Due to the Ensemble's loss of 100+ seats, they were now 44 seats shy of a majority in the National Assembly, and need to find support among other MPs from the left or the right side of politics to help build a working majority government. President Macron asked Prime Minister Borne, who offered her resignation, to stay in office with the same cabinet in an effort to gain time according to analysts to form a stable government, with or without Borne. LFI requested a vote of no confidence to be held on 5 July.

Despite not ruling out any deal with any party, it is speculated that Macron and Ensemble are eyeing a deal with UDC. Previously stating otherwise, UDC's Jacob confirmed that he would take part in talks with Macron. RN's Le Pen and the leaders of two NUPES parties, Olivier Faure (PS) and Fabien Roussel (PCF), stated that they would take part in talks with Macron. LFI's Mélenchon confirmed that he would not take part in talks.

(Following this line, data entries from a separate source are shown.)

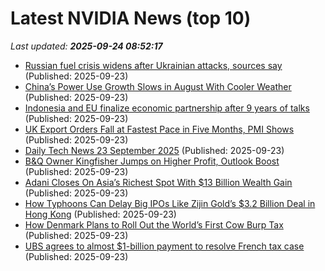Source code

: # Latest NVIDIA News (top 10)
_Last updated: **2025-09-24 08:52:17**_

- [Russian fuel crisis widens after Ukrainian attacks, sources say](https://biztoc.com/x/01d14dbb459d27ae) (Published: 2025-09-23)
- [China’s Power Use Growth Slows in August With Cooler Weather](https://biztoc.com/x/0a065c0871213be2) (Published: 2025-09-23)
- [Indonesia and EU finalize economic partnership after 9 years of talks](https://biztoc.com/x/844e8c34abb58566) (Published: 2025-09-23)
- [UK Export Orders Fall at Fastest Pace in Five Months, PMI Shows](https://biztoc.com/x/5a2fac7a1db7e555) (Published: 2025-09-23)
- [Daily Tech News 23 September 2025](https://acecomments.mu.nu/?post=416597) (Published: 2025-09-23)
- [B&Q Owner Kingfisher Jumps on Higher Profit, Outlook Boost](https://biztoc.com/x/4bf826d5b5a18d09) (Published: 2025-09-23)
- [Adani Closes On Asia’s Richest Spot With $13 Billion Wealth Gain](https://biztoc.com/x/6830c56bd8c0da51) (Published: 2025-09-23)
- [How Typhoons Can Delay Big IPOs Like Zijin Gold’s $3.2 Billion Deal in Hong Kong](https://biztoc.com/x/c2693f86f661965f) (Published: 2025-09-23)
- [How Denmark Plans to Roll Out the World’s First Cow Burp Tax](https://biztoc.com/x/0e0391df561480e5) (Published: 2025-09-23)
- [UBS agrees to almost $1-billion payment to resolve French tax case](https://biztoc.com/x/5de486d49aa76010) (Published: 2025-09-23)
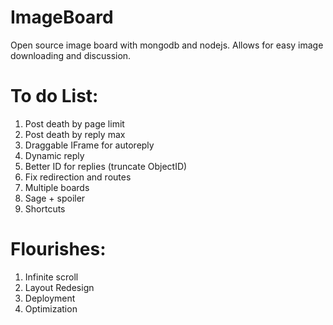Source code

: ImageBoard
==========

Open source image board with mongodb and nodejs. 
Allows for easy image downloading and discussion.

To do List:
==========
1. Post death by page limit
2. Post death by reply max
3. Draggable IFrame for autoreply
4. Dynamic reply
4. Better ID for replies (truncate ObjectID)
5. Fix redirection and routes
6. Multiple boards
7. Sage + spoiler
8. Shortcuts

Flourishes:
==========
1. Infinite scroll
2. Layout Redesign
3. Deployment
4. Optimization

=== Formation of parliamentary groups ===

Composition of the National Assembly on 29 June 2022
| Parliamentary group |  |  | Members | Related | Total | President |
|---|---|---|---|---|---|---|
|  | GDR | Democratic and Republican Left - NUPES | 22 | 0 | 22 | André Chassaigne |
|  | LFI | La France Insoumise - NUPES | 75 | 0 | 75 | Mathilde Panot |
|  | ECO | Ecologist - NUPES | 23 | 0 | 23 | Julien Bayou |
|  | SOC | Socialists and affiliated - NUPES | 27 | 4 | 31 | Boris Vallaud |
|  | LIOT | Liberties, Independents, Overseas, and Territories | 16 | 0 | 16 | Bertrand Pancher |
|  | REN | Renaissance | 168 | 4 | 172 | Aurore Bergé |
|  | DEM | Democratic group, MoDem and Independents | 48 | 0 | 48 | Jean-Paul Mattei |
|  | HOR | Horizons and affiliated | 28 | 2 | 30 | Laurent Marcangeli |
|  | LR | The Republicans | 59 | 3 | 62 | Olivier Marleix |
|  | RN | National Rally | 88 | 1 | 89 | Marine Le Pen |
|  | NI | Non-Attached Members | 9 | – | 9 | – |

=== Vote of no confidence ===

Shortly after the election, a vote of no confidence was tabled by the left-wing NUPES coalition. It was rejected as only left-wing parliamentary groups supported the motion.

Prime Minister Borne offered her resignation on 21 June 2022, but President Macron refused to accept it. Talks among the various parties to form a stable majority government began later on 21 June but rapidly failed. On 6 July, Borne presented her minority government policy plan to the Parliament.